Last week’s final reading of S&P Global Eurozone Composite PMI confirmed business activity contracted for first time in almost a year-and-a-half as inflation continued to rise in April. Additionally, business confidence slipped to a 31-month low and there was a further fall in employment. This negative out-turn in the Eurozone PMI contrasts with a relatively resilient picture in the US survey, which showed a small uptick in activity in April.

An additional factor to consider is the role of European governments in the current crisis. In a prolonged shock, akin to that experienced in the aftermath of the invasion of Ukraine in 2022, governments lack the fiscal firepower to offset the impact on corporate and household balance sheets to any great extent. According to the OECD, in the median G20 economy, government gross debt has risen by close to 40% of GDP since 2007, immediately prior to the global financial crisis, with a significant chunk of this debt built up since 2020.

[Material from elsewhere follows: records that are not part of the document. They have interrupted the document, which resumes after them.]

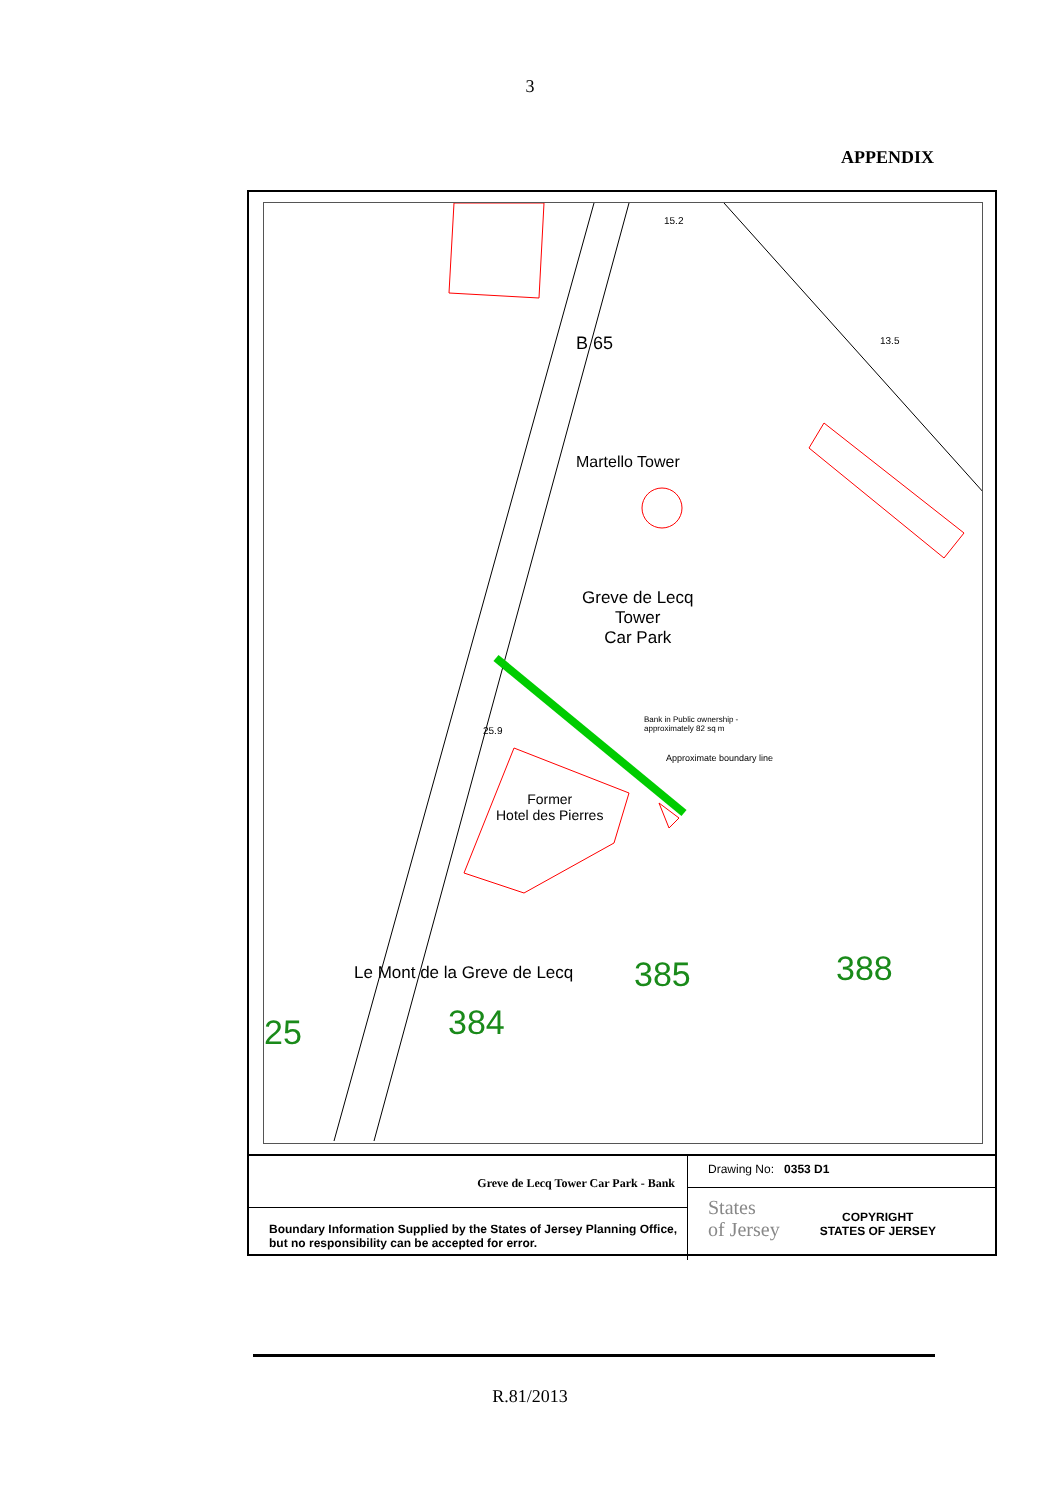3
APPENDIX
15.2
13.5
B 65
Martello Tower
Greve de Lecq
Tower
Car Park
Bank in Public ownership -
approximately 82 sq m
25.9
Approximate boundary line
Former
Hotel des Pierres
Le Mont de la Greve de Lecq 385 388
384
25
Greve de Lecq Tower Car Park - Bank
Boundary Information Supplied by the States of Jersey Planning Office, but no responsibility can be accepted for error.
Drawing No: 0353 D1
States
of Jersey COPYRIGHT
STATES OF JERSEY
R.81/2013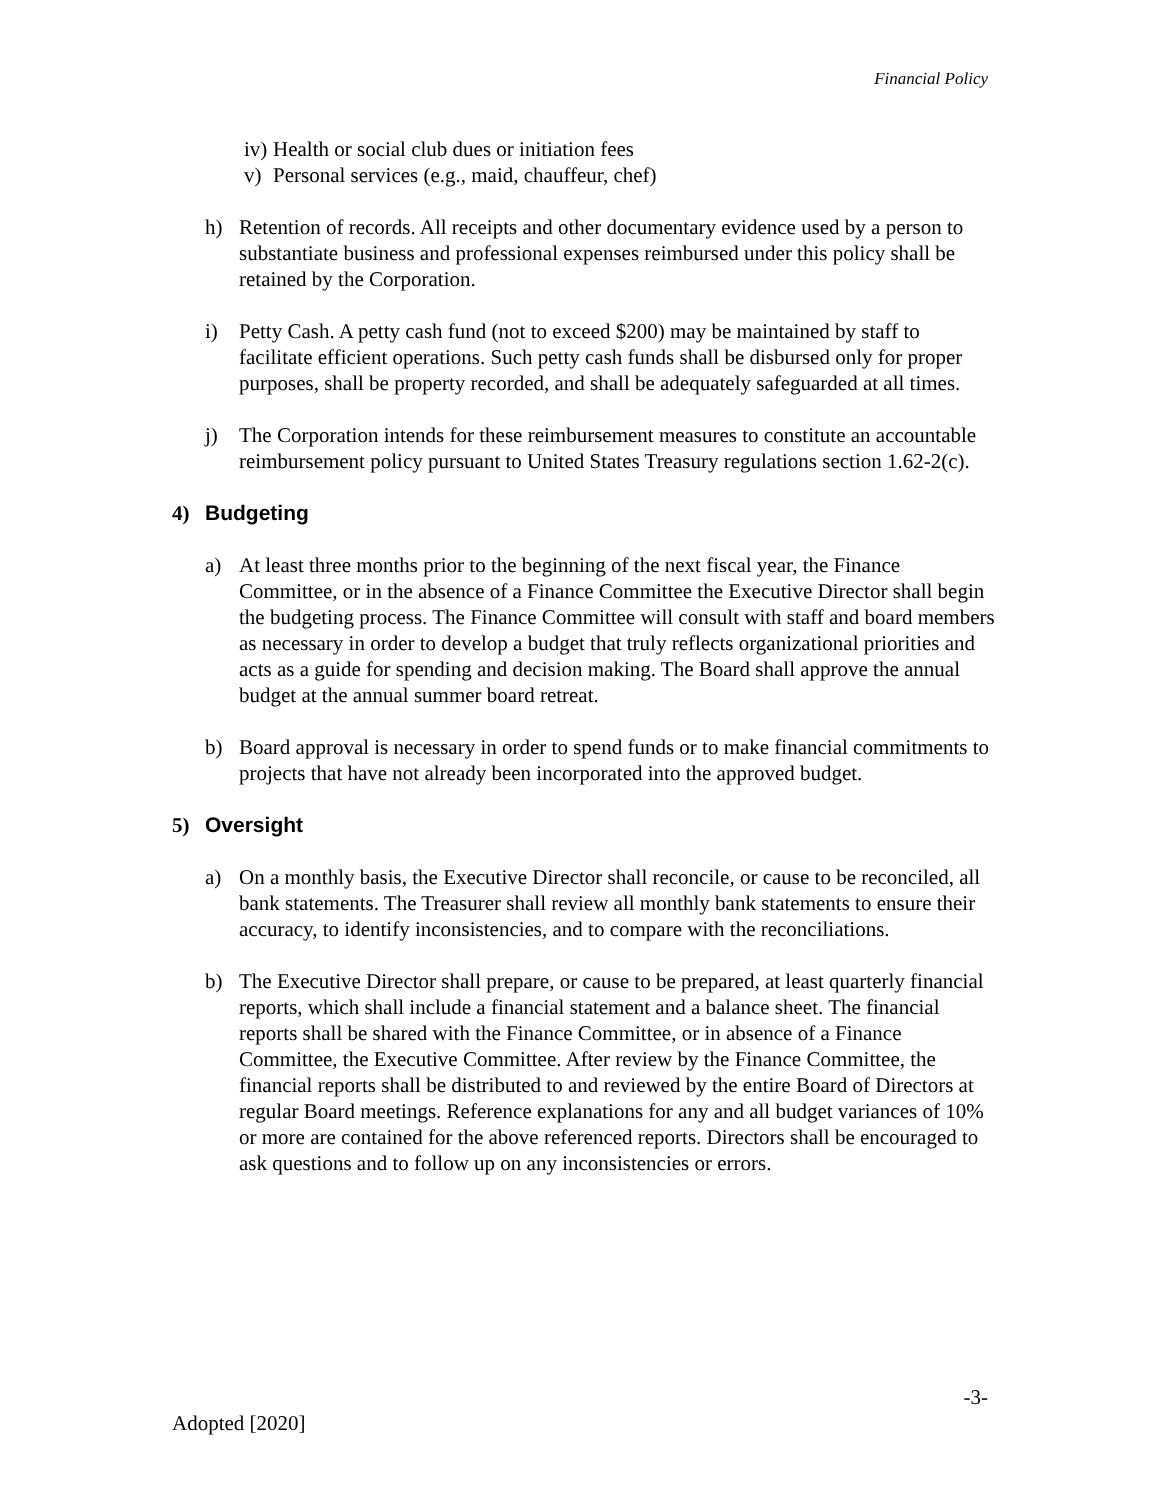Financial Policy
iv) Health or social club dues or initiation fees
v) Personal services (e.g., maid, chauffeur, chef)
h) Retention of records. All receipts and other documentary evidence used by a person to substantiate business and professional expenses reimbursed under this policy shall be retained by the Corporation.
i) Petty Cash. A petty cash fund (not to exceed $200) may be maintained by staff to facilitate efficient operations. Such petty cash funds shall be disbursed only for proper purposes, shall be property recorded, and shall be adequately safeguarded at all times.
j) The Corporation intends for these reimbursement measures to constitute an accountable reimbursement policy pursuant to United States Treasury regulations section 1.62-2(c).
4) Budgeting
a) At least three months prior to the beginning of the next fiscal year, the Finance Committee, or in the absence of a Finance Committee the Executive Director shall begin the budgeting process. The Finance Committee will consult with staff and board members as necessary in order to develop a budget that truly reflects organizational priorities and acts as a guide for spending and decision making. The Board shall approve the annual budget at the annual summer board retreat.
b) Board approval is necessary in order to spend funds or to make financial commitments to projects that have not already been incorporated into the approved budget.
5) Oversight
a) On a monthly basis, the Executive Director shall reconcile, or cause to be reconciled, all bank statements. The Treasurer shall review all monthly bank statements to ensure their accuracy, to identify inconsistencies, and to compare with the reconciliations.
b) The Executive Director shall prepare, or cause to be prepared, at least quarterly financial reports, which shall include a financial statement and a balance sheet. The financial reports shall be shared with the Finance Committee, or in absence of a Finance Committee, the Executive Committee. After review by the Finance Committee, the financial reports shall be distributed to and reviewed by the entire Board of Directors at regular Board meetings. Reference explanations for any and all budget variances of 10% or more are contained for the above referenced reports. Directors shall be encouraged to ask questions and to follow up on any inconsistencies or errors.
-3-
Adopted [2020]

These fiscal pressures are now crystallising in rising sovereign bond yields. UK gilt yields are 70-90 bps higher across the curve since end-February, with 40-60bps increase for major Eurozone sovereigns. That means the private sector could bear a proportionately larger cost than in 2022, while windfall taxes on energy companies could also feature more prominently, as governments seek new revenue-raising measures within tight budgets.